Astigmatism: From Blurry to Brighter World

By Dr Timothy Chifamba

Cropped shot of a beautiful young woman putting in her contact lenses at home

Ayanda looked down the microscope’s eyepiece struggling as she could only see an orange-coloured blur. She tried to fiddle around with the adjustments hoping to get a clearer image to no avail. Her classmates asked if she had got to see the slide. Deep inside her heart, she knew she had not seen much and yet she nodded. Was everything okay with her? She had never had a problem seeing things from near or from a distance, or so she thought. She struggled and asked herself if she was normal or if she there was something wrong. No, it cannot possibly be that I need to see a doctor. She shared how she felt with her best friend; after much persuasion, she decided to see an optometrist.

“You have a case of moderate astigmatism,” the optometrist said. The word astigmatism kept echoing in her head – over and over again. Time froze as the optometrist continued to discuss what the condition was and what her options were. Suddenly, as she snapped back into reality, she heard the eye doctor ask if she had any questions. She replied, “no,” in a mumble.

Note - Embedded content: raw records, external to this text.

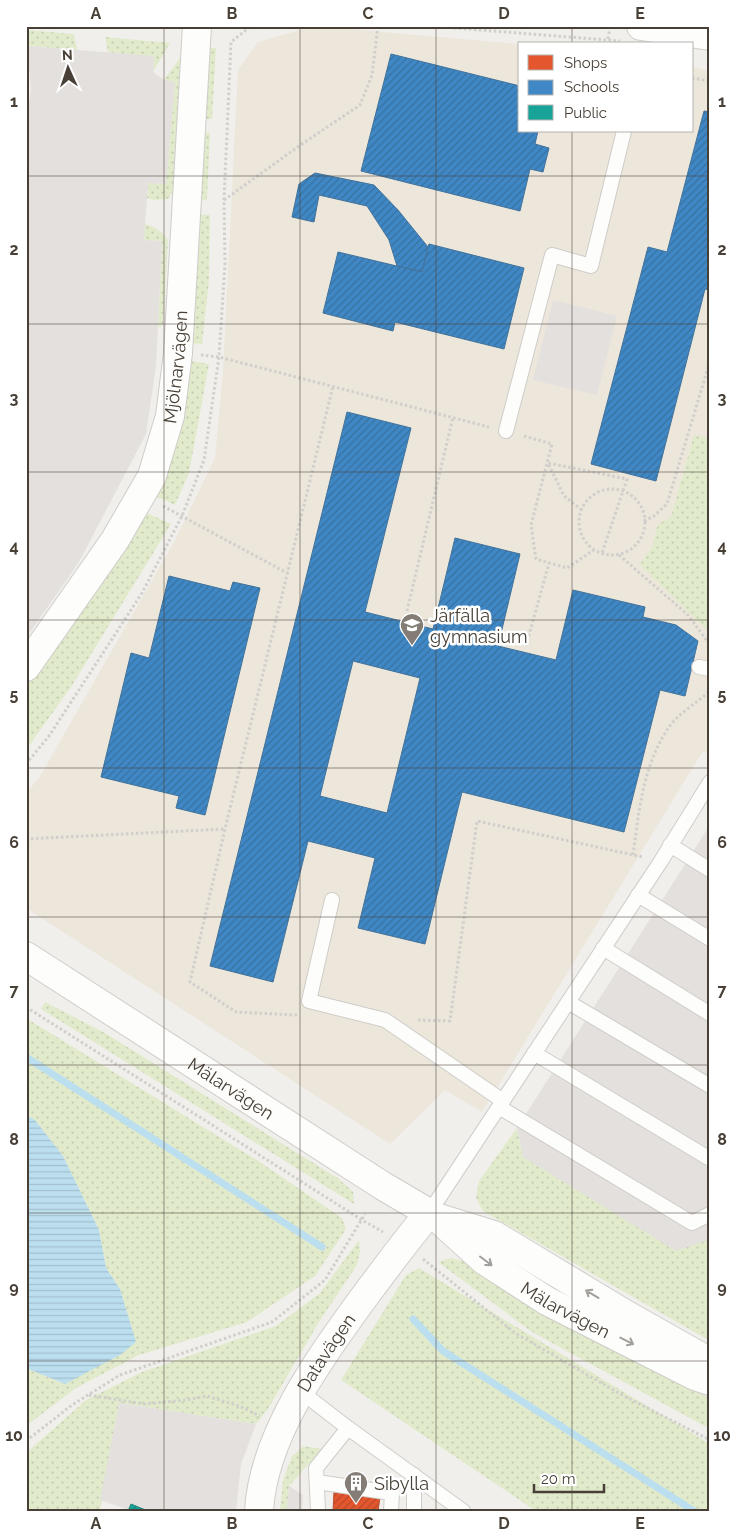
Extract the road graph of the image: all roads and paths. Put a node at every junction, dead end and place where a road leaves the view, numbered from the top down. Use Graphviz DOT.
graph roads {
  1 [pos="197,26"];
  2 [pos="378,26"];
  3 [pos="429,26"];
  4 [pos="610,26"];
  5 [pos="644,32"];
  6 [pos="710,36"];
  7 [pos="608,39"];
  8 [pos="694,78"];
  9 [pos="710,81"];
  10 [pos="624,132"];
  11 [pos="224,200"];
  12 [pos="178,353"];
  13 [pos="710,361"];
  14 [pos="333,386"];
  15 [pos="453,417"];
  16 [pos="506,432"];
  17 [pos="548,463"];
  18 [pos="623,490"];
  19 [pos="141,496"];
  20 [pos="582,510"];
  21 [pos="644,521"];
  22 [pos="594,550"];
  23 [pos="602,553"];
  24 [pos="619,555"];
  25 [pos="549,563"];
  26 [pos="288,573"];
  27 [pos="407,611"];
  28 [pos="710,645"];
  29 [pos="526,646"];
  30 [pos="26,667"];
  31 [pos="710,691"];
  32 [pos="708,787"];
  33 [pos="225,829"];
  34 [pos="26,839"];
  35 [pos="670,845"];
  36 [pos="633,855"];
  37 [pos="661,861"];
  38 [pos="710,870"];
  39 [pos="638,895"];
  40 [pos="332,900"];
  41 [pos="710,938"];
  42 [pos="603,948"];
  43 [pos="26,956"];
  44 [pos="568,1002"];
  45 [pos="26,1007"];
  46 [pos="710,1014"];
  47 [pos="302,1016"];
  48 [pos="385,1020"];
  49 [pos="534,1053"];
  50 [pos="710,1086"];
  51 [pos="501,1104"];
  52 [pos="710,1159"];
  53 [pos="365,1214"];
  54 [pos="710,1214"];
  55 [pos="433,1215"];
  56 [pos="364,1221"];
  57 [pos="426,1261"];
  58 [pos="710,1362"];
  59 [pos="710,1381"];
  60 [pos="300,1391"];
  61 [pos="88,1395"];
  62 [pos="282,1427"];
  63 [pos="348,1428"];
  64 [pos="710,1440"];
  65 [pos="26,1441"];
  66 [pos="414,1475"];
  67 [pos="317,1482"];
  68 [pos="259,1511"];
  69 [pos="318,1511"];
  70 [pos="391,1511"];
  71 [pos="414,1511"];
  72 [pos="463,1511"];
  1 -- 12 [label="street, Mjölnarvägen"];
  2 -- 11 [label="path"];
  3 -- 7 [label="path"];
  4 -- 7 [label="path"];
  5 -- 6 [label="street"];
  5 -- 7 [label="path"];
  8 -- 9 [label="path"];
  10 -- 16 [label="lane"];
  12 -- 14 [label="path"];
  12 -- 19 [label="street, Mjölnarvägen"];
  13 -- 21 [label="path"];
  14 -- 15 [label="path"];
  14 -- 26 [label="path"];
  15 -- 16 [label="path"];
  15 -- 27 [label="path"];
  16 -- 17 [label="path"];
  17 -- 18 [label="path"];
  17 -- 20 [label="path"];
  17 -- 25 [label="path"];
  18 -- 20 [label="path"];
  18 -- 21 [label="path"];
  18 -- 23 [label="path"];
  19 -- 26 [label="path"];
  19 -- 30 [label="street, Mjölnarvägen"];
  20 -- 22 [label="path"];
  21 -- 24 [label="path"];
  22 -- 23 [label="path"];
  22 -- 25 [label="path"];
  23 -- 24 [label="path"];
  24 -- 28 [label="path"];
  25 -- 29 [label="path"];
  26 -- 33 [label="path"];
  31 -- 36 [label="path"];
  32 -- 35 [label="lane"];
  33 -- 34 [label="path"];
  33 -- 47 [label="path"];
  35 -- 37 [label="lane"];
  35 -- 38 [label="lane"];
  36 -- 37 [label="path"];
  36 -- 48 [label="path"];
  37 -- 39 [label="lane"];
  39 -- 41 [label="lane"];
  39 -- 42 [label="lane"];
  40 -- 48 [label="lane"];
  42 -- 44 [label="lane"];
  42 -- 46 [label="lane"];
  43 -- 55 [label="street, Mälarvägen"];
  44 -- 49 [label="lane"];
  44 -- 50 [label="lane"];
  45 -- 56 [label="path"];
  48 -- 51 [label="lane"];
  49 -- 51 [label="lane"];
  49 -- 52 [label="lane"];
  51 -- 54 [label="lane"];
  51 -- 55 [label="lane"];
  53 -- 56 [label="path"];
  58 -- 55 [label="street, Mälarvägen, one-way"];
  55 -- 59 [label="street, Mälarvägen, one-way"];
  55 -- 60 [label="street, Datavägen"];
  56 -- 61 [label="path"];
  57 -- 64 [label="path"];
  60 -- 62 [label="street, Datavägen"];
  60 -- 63 [label="lane"];
  61 -- 62 [label="path"];
  61 -- 65 [label="path"];
  62 -- 68 [label="street, Datavägen"];
  63 -- 66 [label="lane"];
  63 -- 67 [label="lane"];
  66 -- 71 [label="lane"];
  66 -- 72 [label="lane"];
  67 -- 69 [label="lane"];
  67 -- 70 [label="lane"];
}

Many individuals grow up without ever having the opportunity to have an eye examination. From a child’s young age, parents assume that their vision is just right. This assumption is often based on the premise that both parents have seemingly been able to go through life without the need for a prescription for eyeglasses or eye surgery. How could their child possibly need to see an eye specialist? The academic performance of the child may suffer. They may hate certain sports and games because of their limitation. Severe unexplained headaches occur, their mood is affected; we attribute this to adolescence.

Many eye conditions require the attention of an eye specialist, but in this article, we will go over astigmatism. A little knowledge of the anatomy of the eye is necessary. The outermost layer of the eye has a clear surface that refracts (bends) light as it enters the eye. This surface is called the cornea. After light passes through the cornea, it is refracted by the lens once again. The lens is a clear structure found inside the eye; it allows one to focus their sight on a particular object.

Astigmatism is caused by an imperfectly shaped curvature of the cornea or lens. The eye fails to focus light evenly on the retina (back post part of the eye where images are formed). As a result, the individual seeing blurry images regardless of the distance from the object. It can be severe, moderate or subtle. Some individuals are born with astigmatism; others develop it following trauma to the eye from an accident, disease or surgery. Contrary to the beliefs commonly held by some, it is not the result of using too much television, computer or reading from a young age.

The world seemed brighter and crispier as Ayanda walked out of the doctor’s office with her new pair of glasses. She went on to graduate from high school and proceed to become a microbiologist. If you suspect that you or your friend or family may have astigmatism or another eye problem, please encourage them to get attention soonest from an optometrist or ophthalmologist. It could make a whole world of difference to their life.